#### Exercise:
Reproduce each of the entries below line for line, without altering any character.

Data items
----
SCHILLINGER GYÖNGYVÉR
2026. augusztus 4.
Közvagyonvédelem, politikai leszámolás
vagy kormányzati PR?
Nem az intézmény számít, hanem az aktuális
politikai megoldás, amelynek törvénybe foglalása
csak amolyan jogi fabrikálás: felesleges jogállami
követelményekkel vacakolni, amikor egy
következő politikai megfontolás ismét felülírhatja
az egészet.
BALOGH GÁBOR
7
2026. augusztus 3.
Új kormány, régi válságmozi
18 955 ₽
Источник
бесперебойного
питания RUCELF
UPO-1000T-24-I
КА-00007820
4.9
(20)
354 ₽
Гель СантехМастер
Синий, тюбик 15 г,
----
#### Exercise response:
SCHILLINGER GYÖNGYVÉR
2026. augusztus 4.
Közvagyonvédelem, politikai leszámolás
vagy kormányzati PR?
Nem az intézmény számít, hanem az aktuális
politikai megoldás, amelynek törvénybe foglalása
csak amolyan jogi fabrikálás: felesleges jogállami
követelményekkel vacakolni, amikor egy
következő politikai megfontolás ismét felülírhatja
az egészet.
BALOGH GÁBOR
7
2026. augusztus 3.
Új kormány, régi válságmozi
18 955 ₽
Источник
бесперебойного
питания RUCELF
UPO-1000T-24-I
КА-00007820
4.9
(20)
354 ₽
Гель СантехМастер
Синий, тюбик 15 г,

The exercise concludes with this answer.